Implikationen für das Training

Der Angreifer hat

  • die für den Angriff passende Kamae zu wählen ("mitspielen"; andernfalls besteht die Gefahr, daß der Verteidiger sich falsche und unnötige Bewegungen einlernt, weil er ja den Angriff "schön" abwehren will)
  • die richtige Distanz zu wählen (15 - 25cm hinter den Trefferpunkt zielen)
  • exakt und kräftig anzugreifen



Der Verteidiger hat sich auf folgende Punkte zu konzentrieren:

  • Korrekte Beinstellung, um Mobilität zu gewährleisten (Sanchin- Dachi, fußlang, schulterbreit; auf hinteren Fuß achten!); dies macht weitgehend unabhängig, ob der Gegner fußgleich steht oder nicht ( ai-hanmi/ gyaku-hanmi)
  • Die für die Abwehr des angesagten Angriffes ideale Kamae wählen
  • In den Angriff hineingehen, aktiv bleiben!!! (Mindert die Verletzungsgefahr, schränkt die Anzahl der Ziele für den Angreifer ein)
  • Mögliche Folgeangriffe des Angreifers einkalkulieren
  • Für die Kontertechniken passende Distanz wählen (falls Angreifer "hineinfällt")
  • Mindestens zwei Kontertechniken

Sonstiges:

  • Bleibt der Angreifer zu weit weg, dann traut euch und macht garnichts.
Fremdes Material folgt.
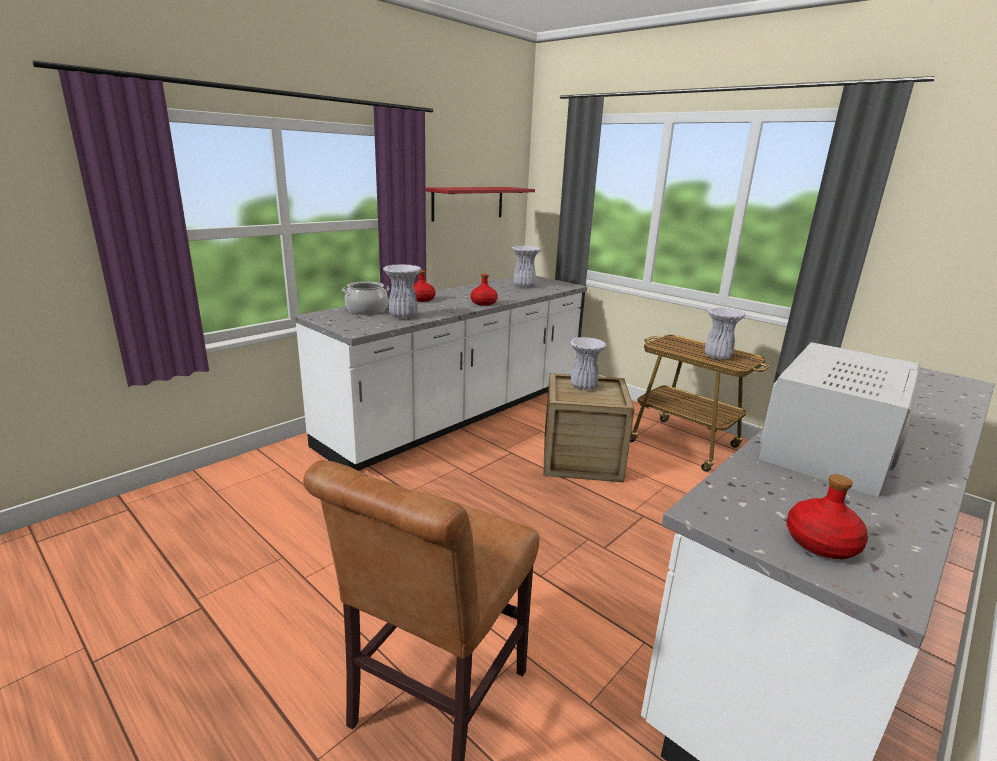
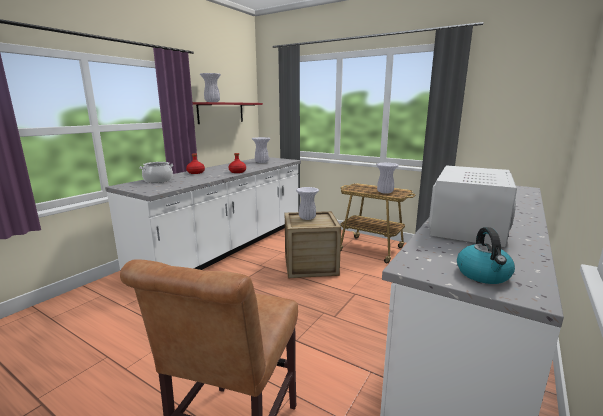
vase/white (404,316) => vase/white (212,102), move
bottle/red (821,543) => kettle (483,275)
Versucht nicht eine "schöne" Technik gegen einen Angriff, der keiner ist, zu erzwingen.
  • Zögert der Angreifer oder foppt er euch, ergreift die Initiative! (z.B.: zweifacher Fauststoß zum Kopf; auch der Angreifer soll lernen, korrekt, aber auch entschlossen anzugreifen und vor allem Angriffsmöglichkeiten nicht aufgrund von Faxen zu versäumen)

Völlig unerheblich für die Trainingszwecke des Jyu- Ippon Kumite ist die Frage,

  • ob der Arm beim Konter (bei weiterer Distanz) gestreckt werden soll, oder ob er (bei gleichzeitig näherer Distanz) etwas abgewinkelt werden darf
  • ob die Faust draußen stehengelassen, oder gleich zurückgeschnappt werden soll
  • ob man etwa im Zenkutsu- Dachi kurz verharren, oder gleich in die Kampfstellung zurückkehren soll


Die Gründe für solche, zugegebenermaßen oft widersprüchlichen Ansichten liegen meines Erachtens in dem Umstand, daß ich meinen Partner im Training nicht K.O. schlagen soll/ darf/ will. Deshalb sind all diese Vorschläge nur Kompromisse, welche die Unvereinbarkeit von exakter Technik (gestreckter Arm, ohne tatsächlich treffen zu wollen) und richtiger Distanz (aus der tatsächlich Trefferwirkung erzeugt werden kann), niemals beseitigen können. Die Frage nach der Dauer des "Draußenstehenlassens" der Faust (und damit eng verbunden die Frage des Verharrens im Zenkutsu- Dachi) kann allein auf theoretischer Basis nicht beantwortet werden. Dieses Gefühl für effiziente Schlagwirkung kann nur infolge regelmäßigen Sandsack- oder Vollkontakttrainings subjektiv erarbeitet werden.

Für Gürtelprüfungen rate ich euch zu einem Kompromiß: Wählt eine Distanz, aus der ihr den Arm gerade noch durchstrecken könnt und laßt den Arm - bei gleichzeitigem Verharren im Zenkutsu- Dachi - für einen Augenblick gestreckt. Mit zunehmend höherer Graduierung sollte dieser Augenblick immer kürzer werden. Zusätzlich wird man um Kontakttraining nicht umhin kommen.